Les Soviétiques auraient commandité l'assassinat de Jean Paul II
Reuters 02.03.2006 - 18:04
par Philip Pullella
ROME (Reuters) - Les dirigeants soviétiques avaient commandité la tentative d'assassinat de Jean Paul II en mai 1981, affirme une commission d'enquête parlementaire italienne.
"La commission pense, sans aucun doute raisonnable permis, que les dirigeants de l'Union soviétique ont pris l'initiative d'éliminer Jean Paul II", peut-on lire dans une première version du texte qui sera présenté au Parlement italien dans le courant du mois.
"Ils ont transmis cette décision aux services secrets de l'armée afin qu'ils mettent en place les opérations nécessaires pour commettre ce crime d'une gravité exceptionnelle, sans équivalent dans la période moderne", ajoute ce document dont Reuters a obtenu une copie auprès du président de la commission, le sénateur Paolo Guzzanti.
Toujours selon ce document, l'intervention d'"éléments" des services secrets bulgares avait pour but de faire diversion afin de masquer l'implication directe des Soviétiques dans cette affaire.
La Russie et la Bulgarie ont dénoncé ce document.
Le 13 mars 1981, place Saint-Pierre, le pape Jean Paul II a été atteint par plusieurs balles tirées par le Turc Mehmet Ali Agça, arrêté quelques minutes plus tard et ensuite condamné.
Au moment de l'assassinat, les choses commençaient à bouger politiquement en Pologne, le pays natal du pape, prémices de la chute du communisme en Europe de l'Est en 1989.

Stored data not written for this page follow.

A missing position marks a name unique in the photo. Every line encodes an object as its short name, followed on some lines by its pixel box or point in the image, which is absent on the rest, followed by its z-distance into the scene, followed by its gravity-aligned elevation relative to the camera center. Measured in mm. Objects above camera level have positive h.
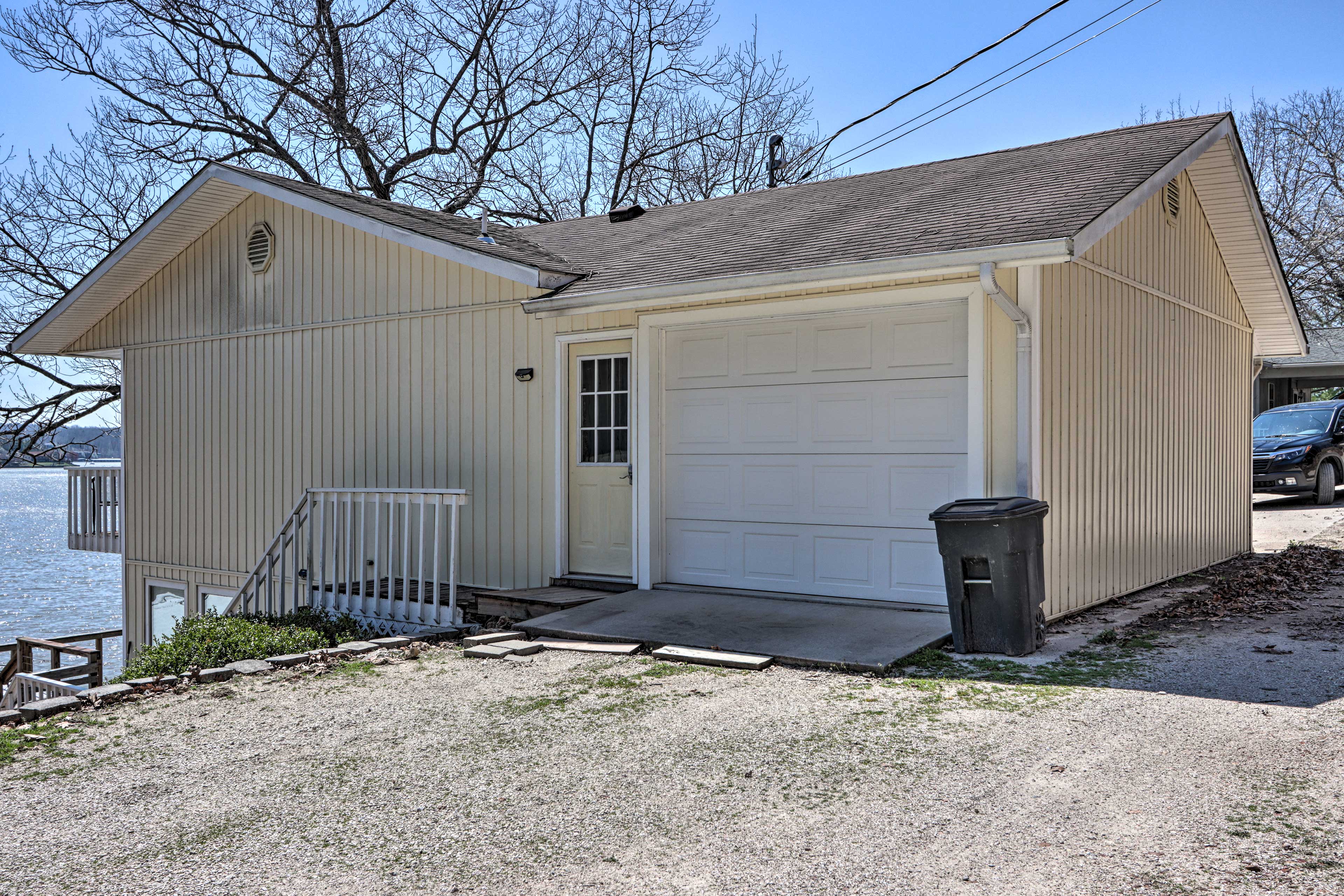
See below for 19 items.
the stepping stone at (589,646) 6758 -1217
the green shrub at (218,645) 6988 -1257
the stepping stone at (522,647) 6895 -1222
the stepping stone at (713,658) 6184 -1188
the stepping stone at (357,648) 7008 -1234
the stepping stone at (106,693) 5797 -1263
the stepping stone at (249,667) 6477 -1256
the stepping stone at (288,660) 6660 -1246
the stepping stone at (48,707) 5434 -1267
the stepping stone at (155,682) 6035 -1257
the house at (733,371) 7504 +790
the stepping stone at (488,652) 6828 -1241
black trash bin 6250 -684
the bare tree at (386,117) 19969 +7517
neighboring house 22953 +1841
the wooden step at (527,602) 8250 -1108
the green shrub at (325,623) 8273 -1304
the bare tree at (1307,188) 29234 +7577
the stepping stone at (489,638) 7332 -1232
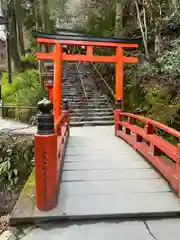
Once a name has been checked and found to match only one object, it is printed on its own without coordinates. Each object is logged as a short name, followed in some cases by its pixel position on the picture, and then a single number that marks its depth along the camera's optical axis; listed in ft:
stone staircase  27.63
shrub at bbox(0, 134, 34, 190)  17.54
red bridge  6.77
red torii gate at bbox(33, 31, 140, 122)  22.06
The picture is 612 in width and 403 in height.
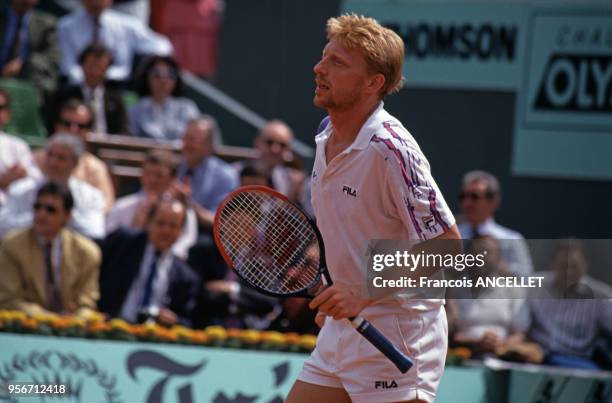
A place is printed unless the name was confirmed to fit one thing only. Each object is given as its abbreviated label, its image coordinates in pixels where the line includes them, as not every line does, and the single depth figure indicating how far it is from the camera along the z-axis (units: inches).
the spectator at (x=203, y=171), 685.3
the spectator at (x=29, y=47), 788.0
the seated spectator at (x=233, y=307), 581.9
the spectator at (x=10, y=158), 663.1
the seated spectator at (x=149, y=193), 642.2
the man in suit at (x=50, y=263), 577.9
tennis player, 293.1
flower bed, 525.3
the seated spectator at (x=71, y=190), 630.5
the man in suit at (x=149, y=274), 584.1
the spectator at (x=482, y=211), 647.8
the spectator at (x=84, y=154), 677.9
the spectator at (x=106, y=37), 788.6
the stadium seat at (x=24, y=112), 759.1
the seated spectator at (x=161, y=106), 766.5
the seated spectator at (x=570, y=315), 571.2
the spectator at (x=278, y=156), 684.7
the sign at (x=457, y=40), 766.5
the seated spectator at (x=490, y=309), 589.0
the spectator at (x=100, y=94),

Le pape était un ardent défenseur du syndicat Solidarité et tous les historiens sont d'accord pour dire qu'il a joué un grand rôle dans les événements ayant finalement conduit à la chute du Mur de Berlin.
Lors d'un procès en 1986, les procureurs italiens n'avaient pu fournir la preuve que les services secrets bulgares avaient bien engagé Agça pour tuer le pape, pour le compte de l'Union soviétique.
"COMPLÈTEMENT ABSURDE", DIT MOSCOU
"C'est complètement absurde", a déclaré jeudi Boris Labousov, porte-parole des services secrets russes, qui ont succédé au fameux KGB de l'ère soviétique. "Nous sommes las de démentir ces affirmations".
Le rapport de la commission italienne stipule que "les autorités bulgares ont menti à l'époque, tout comme les témoins qu'ils ont envoyés". La "responsabilité de certains éléments" des services secrets bulgares "existe certainement", ajoute-t-il.
Une hypothèse rejetée par le gouvernement de Sofia.
"Pour la Bulgarie, cette affaire est classée depuis le verdict du tribunal à Rome en mars 1986", a déclaré le porte-parole du ministre des Affaires étrangères bulgare, Dimitar Tsanchev. Il a rappelé les propos de Jean Paul II, qui avait déclaré lors d'un voyage en Bulgarie en mai 2002 qu'il n'avait jamais cru à une implication de ce pays dans l'attentat.
Pour le sénateur Guzzanti, qui est membre du parti du président du Conseil Silvio Berlusconi, Forza Italia, la commission a décidé de revenir sur cette affaire à la lecture du dernier livre du pape.
Dans cet ouvrage, Jean Paul II se dit convaincu qu'Agça n'a pas pris l'initiative de la fusillade et que "quelqu'un d'autre l'a organisée" et qu'une autre personne encore "l'a commanditée".
La commission a auditionné des enquêteurs en Italie et ailleurs ayant travaillé à la fois sur cette affaire et d'autres crimes commis durant la Guerre froide.
Selon Guzzanti, la commission a la preuve photographique de la présence de Sergueï Antonov, un Bulgare acquitté lors du procès de 1986, sur la place Saint-Pierre le jour où Agça a tiré sur le pape.
Les avocats d'Antonov, qui travaillait à Rome pour la compagnie aérienne bulgare, avaient affirmé lors du procès que l'homme sur les photos était un simple touriste lui ressemblant.